Here, bear and everywhere

15th June 2007 at 01:00
THE BEST way to learn about people and places is to visit the second and talk to the first - and in the end that is what the infants at Knock Primary on the Isle of Lewis did. But first they sent an envoy, several months earlier, to explore the big city and make sure the natives were friendly.

His name was Seoras, the Gaelic equivalent of George, which funnily enough was also the name of the emissary the Primary 2 pupils at Hutchesons'

Grammar School in Glasgow sent to Knock in exchange.

The two Georges were teddy bears, and both survived their ad-ventures to come home safe again.

"Our George spent the night on a lighthouse on Lewis," says Hutchesons'

teacher Jill Heywood.

"He went on a helicopter trip with the coastguard, who was the dad of one of the Knock pupils.

"That led to discussions with my kids about what dads did and using coastguards in a city."

Each day brought something new as the bears accompanied different pupils home in the evening, pursuing activities that the kids then described in emails and a blog set up specifically for them.

"George went home with one child who lived on a farm and had a pet Highland cow," says Ms Heywood. "Ours have pet dogs, goldfish and hamsters. So that was something different.

"He went to the pier and looked in the lobster pots, walked on the beach and explored the caves.

"So we talked about what the kids can see when they look through their classroom windows. We see tenement buildings and big red double-decker buses. They see sheep in fields and sand dunes leading down to the sea."

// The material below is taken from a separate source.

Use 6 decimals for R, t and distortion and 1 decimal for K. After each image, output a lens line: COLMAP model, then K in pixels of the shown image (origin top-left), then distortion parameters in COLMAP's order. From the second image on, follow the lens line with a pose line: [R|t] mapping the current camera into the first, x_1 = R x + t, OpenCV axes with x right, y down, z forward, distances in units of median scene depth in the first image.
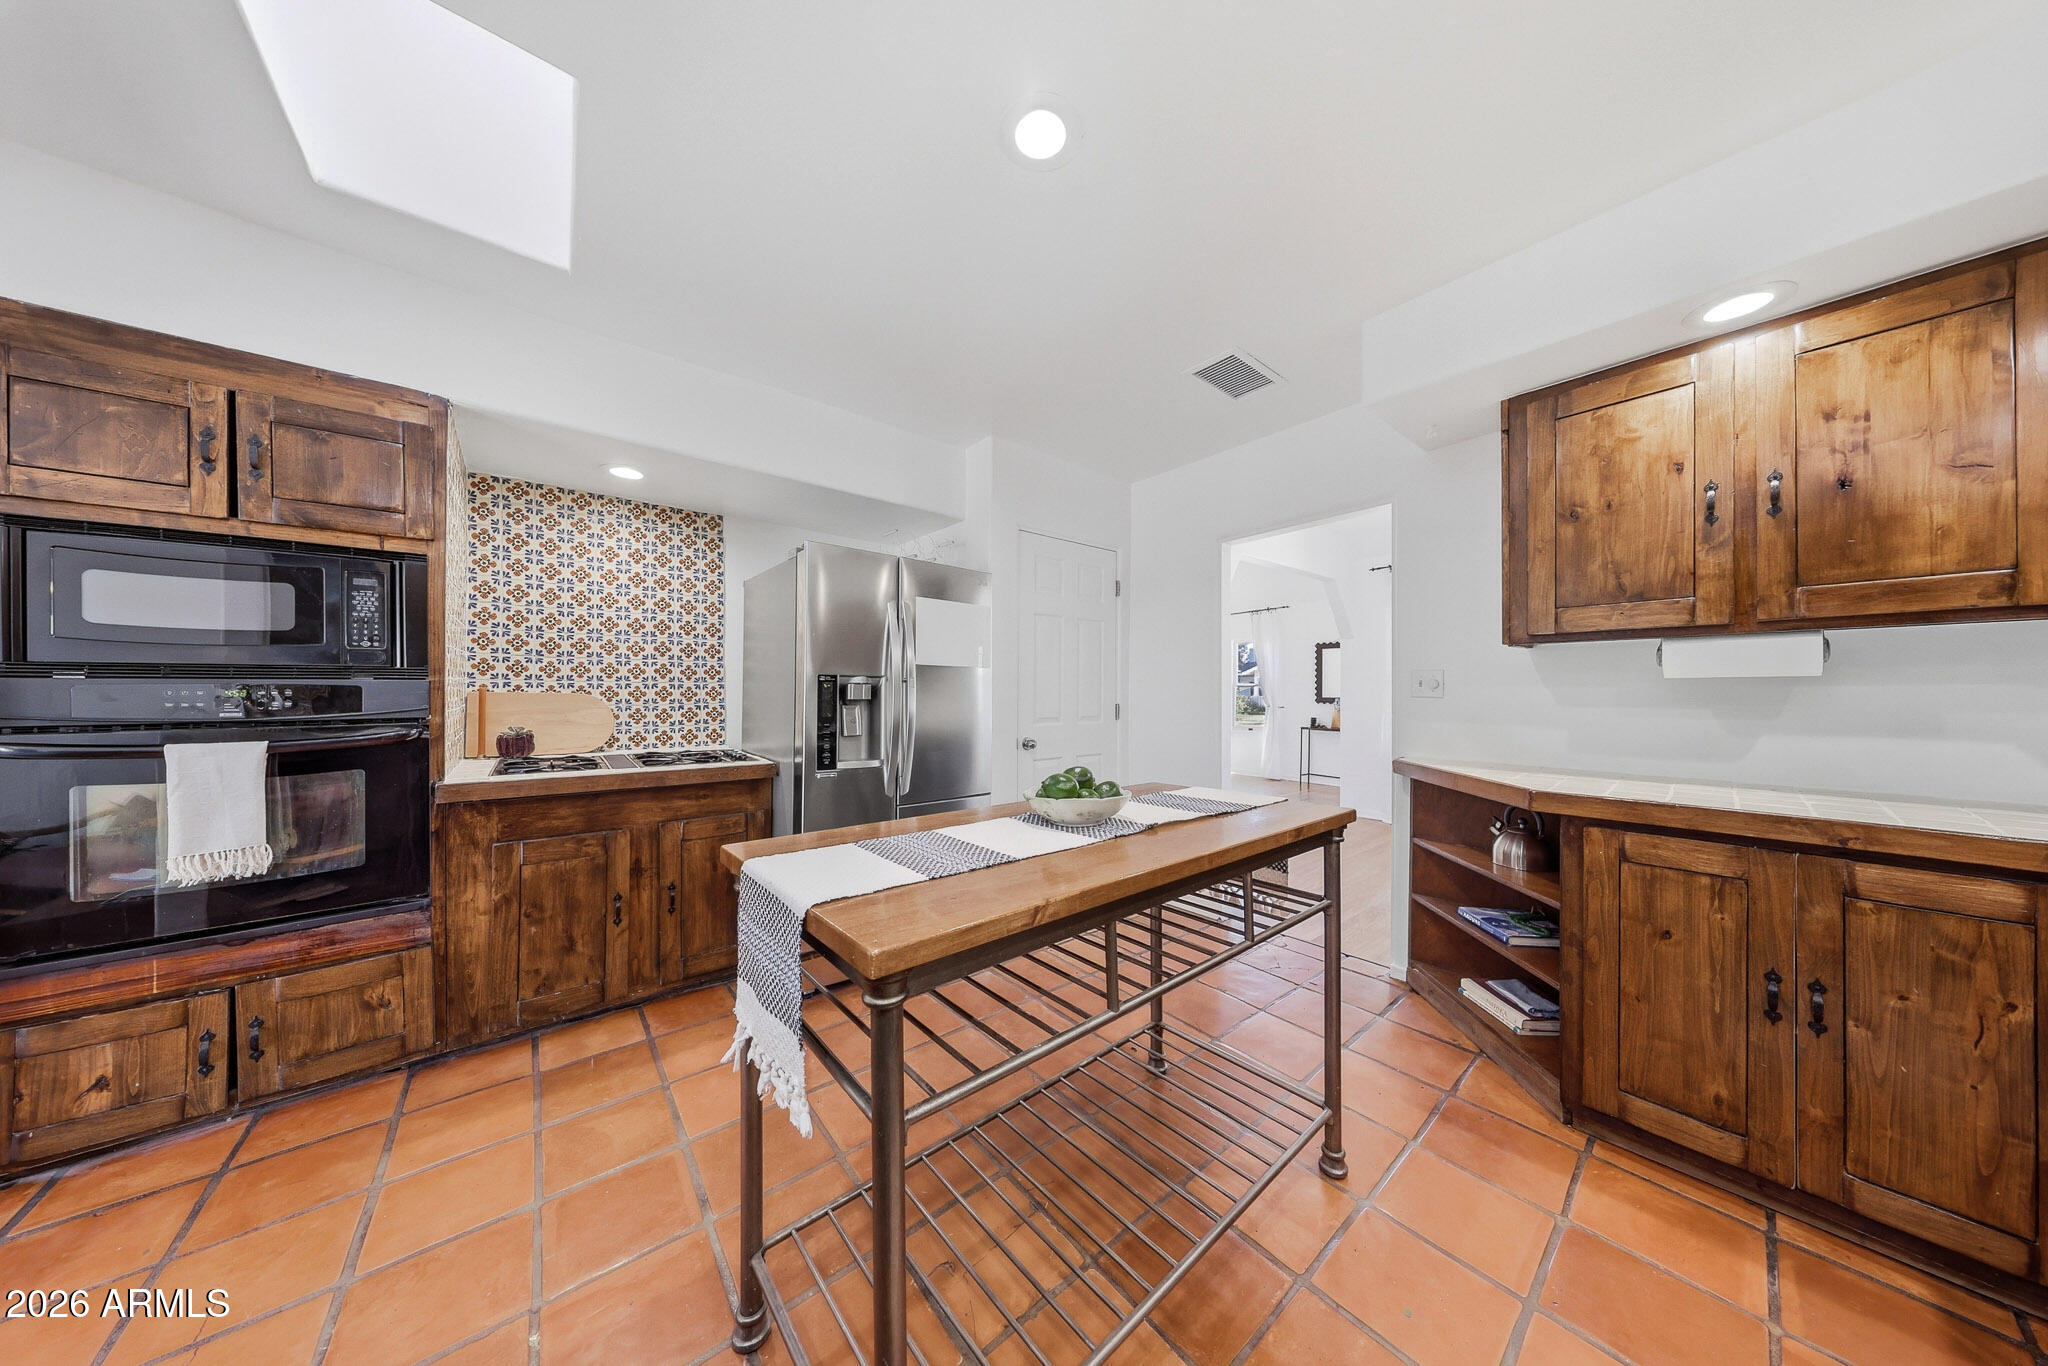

Young Seoras, meanwhile, was sending daily dispatches back to Knock, says Primary 12 teacher Ann-Marie Mitchell.

"My kids were meant to be learning about Glasgow, and they did. But it made them think more about their own way of life.

"They were excited that Seoras was going to the cinema and the theatre, and they wished they could go too. Then they noticed the Glasgow kids were just as excited about our beaches, lambs and quad bikes. "It made them think more about what they had."

The project taught both sets of children a great deal about using technology.

"Each night one pupil would take Seoras home, along with our digital camera," says Jill Heywood.

"They emailed the photos they took to the school. The following day the class would look at them and put them on the blog. The kids amazed me with the amount they learned about handling photos, attaching them to emails, and uploading them to blogs.

"They are wee six-year-olds. It was incredible."

Besides ICT, the project also helped develop the capacities specified in the new curriculum, says Ms Hey-wood, particularly confidence and successful learning. "I talked them through it at first," she says. "Then they took a lot of decisions themselves.

"It was their responsibility to decide where they would take the teddy, then get the photos and put them on the blog.

"There was a lot of creative thinking. As time went by they became very confident and independent wee people."

The Knock Primary pupils were motivated to do a great deal of writing as the project progressed, says Ann-Marie Mitchell. At the end, all seven of them flew to Glasgow to take George back and bring Seoras home.

"We hired a coach and went around the city with the Hutchesons' class. We saw the Cathedral, and the Kelvingrove and Transport museums. Then they took us to their school. The number of pupils in the play-ground overwhelmed my kids."

The project is now over for this year, says Ms Heywood. "It was a great success. I will probably go to Lewis in the summer and talk about where we go next with George and Seoras."

Their destinations might not yet be decided but the educational literature shows that once teddy bears get a taste for travel, it's hard to keep them at home.